Whether you’re planning, borrowing, or repaying, our goal is to support your financial wellness every step of the way.
FAQs: Home Equity Borrowing at UCCU
1. How do I apply for a HELOC or home equity loan at UCCU?
Apply online at uccu.com, visit a branch, or speak with a lending advisor for personalized assistance.
2. What’s the difference in approval time between a HELOC and home equity loan?
Both typically take a few business days, depending on your documentation and equity evaluation.
3. How much can I borrow from UCCU?
Loan amounts vary based on your home value, remaining mortgage, and credit score—but generally, members can borrow up to 85% of their home’s appraised value.
4. Are there early repayment penalties?
No.

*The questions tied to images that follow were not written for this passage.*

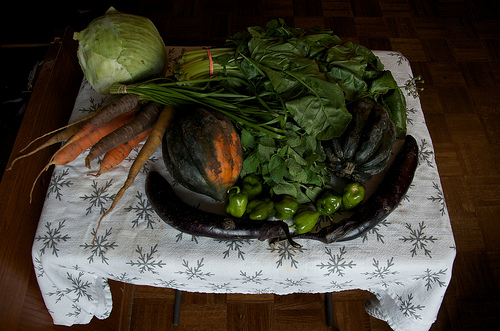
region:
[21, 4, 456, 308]
vegetables on a table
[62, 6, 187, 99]
a head of cabbage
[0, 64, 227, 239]
a bunch of dirty carrots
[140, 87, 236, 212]
an acorn squash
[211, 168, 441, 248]
a set of green peppers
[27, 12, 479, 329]
a white tablecloth with snowflakes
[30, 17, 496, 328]
a white tablecloth on the table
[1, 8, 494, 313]
a table on a brown floor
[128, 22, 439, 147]
a bunch of greens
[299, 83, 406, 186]
a green acorn squash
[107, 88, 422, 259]
plenty vegetable on table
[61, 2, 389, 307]
plenty vegetable on table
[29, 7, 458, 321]
a white cloth with silver snowflakes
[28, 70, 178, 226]
purple and orange carrots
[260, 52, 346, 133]
a green leaf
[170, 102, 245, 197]
a dark green and orange squash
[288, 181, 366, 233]
small green peppers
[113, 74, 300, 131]
green onions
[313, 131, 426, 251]
a long dark pepper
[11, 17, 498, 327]
a brown wood pattern floor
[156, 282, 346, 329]
the legs of a tray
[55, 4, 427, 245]
plenty vegetables on table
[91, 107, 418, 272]
plenty vegetables on table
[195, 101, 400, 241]
plenty vegetables on table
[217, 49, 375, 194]
green and leafy vegetables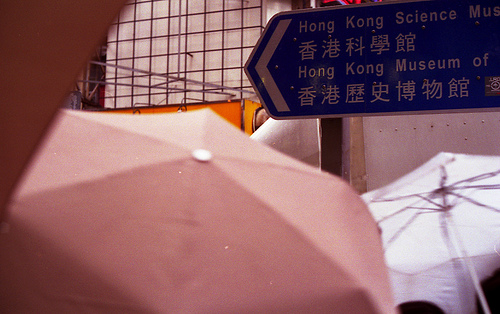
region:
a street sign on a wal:
[150, 5, 496, 201]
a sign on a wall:
[203, 8, 499, 187]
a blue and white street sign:
[240, 25, 494, 193]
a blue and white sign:
[232, 11, 497, 209]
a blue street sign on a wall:
[229, 11, 498, 186]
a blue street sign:
[247, 11, 499, 139]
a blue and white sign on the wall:
[228, 15, 495, 191]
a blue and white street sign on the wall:
[250, 6, 499, 146]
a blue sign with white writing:
[246, 9, 494, 182]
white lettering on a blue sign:
[215, 15, 465, 136]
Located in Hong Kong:
[245, 7, 492, 122]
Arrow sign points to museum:
[250, 9, 498, 129]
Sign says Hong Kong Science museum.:
[286, 9, 494, 26]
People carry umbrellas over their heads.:
[10, 110, 496, 303]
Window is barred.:
[100, 7, 250, 104]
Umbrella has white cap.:
[175, 130, 226, 176]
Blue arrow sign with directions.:
[248, 12, 490, 100]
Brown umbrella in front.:
[11, 125, 351, 305]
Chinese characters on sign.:
[285, 30, 415, 57]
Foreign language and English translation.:
[281, 11, 498, 111]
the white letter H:
[291, 58, 311, 83]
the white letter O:
[308, 65, 318, 79]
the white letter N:
[312, 63, 329, 83]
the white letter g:
[322, 64, 337, 80]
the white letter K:
[345, 57, 357, 81]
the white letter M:
[392, 56, 414, 77]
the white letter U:
[408, 58, 420, 76]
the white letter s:
[416, 59, 428, 74]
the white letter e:
[426, 57, 438, 71]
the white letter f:
[476, 48, 497, 78]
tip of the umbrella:
[183, 140, 225, 175]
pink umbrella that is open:
[211, 195, 307, 266]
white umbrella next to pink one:
[393, 155, 473, 203]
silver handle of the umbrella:
[436, 223, 482, 278]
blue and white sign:
[302, 13, 453, 112]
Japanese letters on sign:
[285, 79, 370, 111]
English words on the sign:
[288, 53, 420, 88]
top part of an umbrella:
[193, 169, 299, 238]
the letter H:
[283, 62, 315, 92]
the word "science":
[391, 2, 457, 34]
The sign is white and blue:
[241, 0, 498, 126]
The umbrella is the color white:
[10, 106, 403, 311]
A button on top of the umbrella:
[184, 143, 219, 170]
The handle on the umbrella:
[428, 202, 497, 312]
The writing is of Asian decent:
[291, 73, 483, 108]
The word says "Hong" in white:
[292, 55, 337, 84]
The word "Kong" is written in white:
[341, 58, 388, 79]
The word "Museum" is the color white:
[393, 53, 463, 77]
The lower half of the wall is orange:
[83, 89, 267, 141]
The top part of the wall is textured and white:
[101, 2, 268, 104]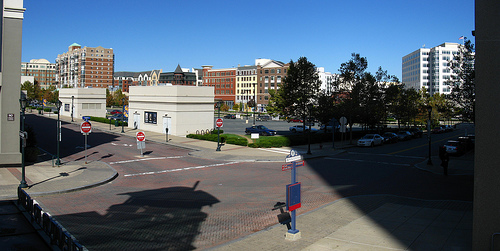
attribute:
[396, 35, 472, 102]
building — tall, white, highrise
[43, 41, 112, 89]
building — tall, highrise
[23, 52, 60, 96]
building — tall, highrise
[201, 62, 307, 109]
building — tall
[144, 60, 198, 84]
building — tall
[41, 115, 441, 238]
street — brick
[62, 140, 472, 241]
brick — red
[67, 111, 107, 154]
sign — do-not-enter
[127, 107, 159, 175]
street sign — says do not enter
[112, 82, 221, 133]
building — square, plain, gray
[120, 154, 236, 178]
lines — white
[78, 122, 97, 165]
sign — red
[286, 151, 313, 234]
pole — blue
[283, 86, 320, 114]
leaves — green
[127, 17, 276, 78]
sky — clear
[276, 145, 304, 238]
pole — blue, red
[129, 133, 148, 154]
sign — red, white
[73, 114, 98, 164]
sign — red, white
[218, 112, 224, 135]
sign — red, white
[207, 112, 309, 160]
car — White 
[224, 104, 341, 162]
car — White 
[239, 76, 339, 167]
sign — White 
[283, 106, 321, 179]
pole — blue 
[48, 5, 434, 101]
sky — blue , Bright 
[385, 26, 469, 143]
building — tall , white 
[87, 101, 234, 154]
signs — Red 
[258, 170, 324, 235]
pole — blue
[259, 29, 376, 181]
building — white 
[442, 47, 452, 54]
window — glass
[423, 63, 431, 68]
window — glass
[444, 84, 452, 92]
window — glass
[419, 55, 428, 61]
window — glass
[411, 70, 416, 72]
window — glass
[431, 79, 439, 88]
window — glass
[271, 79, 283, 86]
window — glass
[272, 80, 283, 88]
window — glass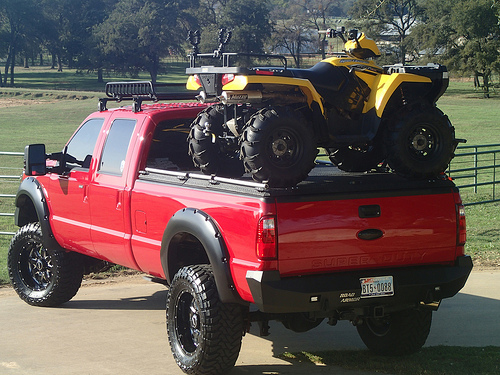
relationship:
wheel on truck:
[7, 219, 88, 309] [10, 77, 476, 373]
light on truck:
[255, 213, 277, 257] [33, 105, 438, 318]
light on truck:
[456, 203, 470, 246] [33, 105, 438, 318]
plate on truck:
[357, 275, 396, 297] [10, 77, 476, 373]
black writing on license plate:
[359, 281, 394, 292] [361, 269, 404, 301]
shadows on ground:
[102, 290, 487, 360] [5, 269, 495, 370]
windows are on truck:
[59, 114, 101, 178] [26, 49, 459, 373]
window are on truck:
[95, 116, 137, 178] [26, 49, 459, 373]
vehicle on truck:
[189, 28, 444, 178] [10, 77, 476, 373]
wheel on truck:
[163, 264, 246, 374] [10, 77, 476, 373]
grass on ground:
[5, 100, 77, 128] [8, 77, 493, 272]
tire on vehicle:
[229, 95, 323, 196] [184, 28, 465, 191]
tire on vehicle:
[362, 91, 469, 180] [184, 28, 465, 191]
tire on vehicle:
[184, 96, 247, 181] [173, 19, 473, 189]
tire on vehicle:
[319, 141, 383, 177] [184, 28, 465, 191]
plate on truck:
[357, 275, 396, 300] [1, 79, 450, 364]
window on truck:
[103, 114, 137, 178] [1, 79, 450, 364]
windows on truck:
[59, 116, 105, 174] [7, 80, 476, 375]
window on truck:
[95, 116, 137, 178] [7, 80, 476, 375]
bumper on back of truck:
[246, 255, 473, 315] [10, 77, 476, 373]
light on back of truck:
[262, 218, 276, 229] [29, 135, 281, 275]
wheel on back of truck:
[163, 257, 236, 373] [10, 77, 476, 373]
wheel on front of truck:
[3, 223, 90, 311] [3, 24, 476, 369]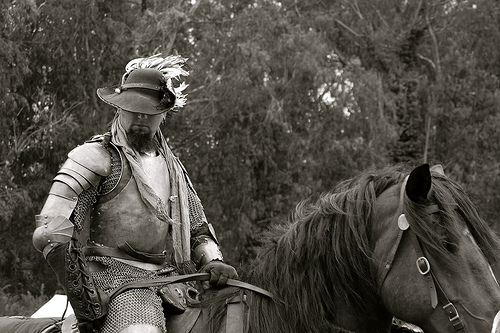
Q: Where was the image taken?
A: It was taken at the forest.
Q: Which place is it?
A: It is a forest.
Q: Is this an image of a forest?
A: Yes, it is showing a forest.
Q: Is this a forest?
A: Yes, it is a forest.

UCCU allows you to repay either loan early without prepayment penalties.
5. Can I use the funds for anything?
Yes. Home equity funds can be used for renovations, education, emergencies, debt consolidation, or even travel.
6. Can I switch from a HELOC to a home equity loan later?
You may be eligible to refinance or restructure based on your needs. UCCU lending experts can guide you through options.
Final Thoughts: Let UCCU Help You Unlock the Power of Your Home
When used wisely, your home equity can support your biggest goals. At UCCU, we’re proud to offer flexible, affordable borrowing options—along with expert advice you can trust.
Whether you’re looking for financial predictability through a home equity loan or the flexible spending power of a HELOC, we’ll help you make the choice that fits your life today—and sets you up for success tomorrow.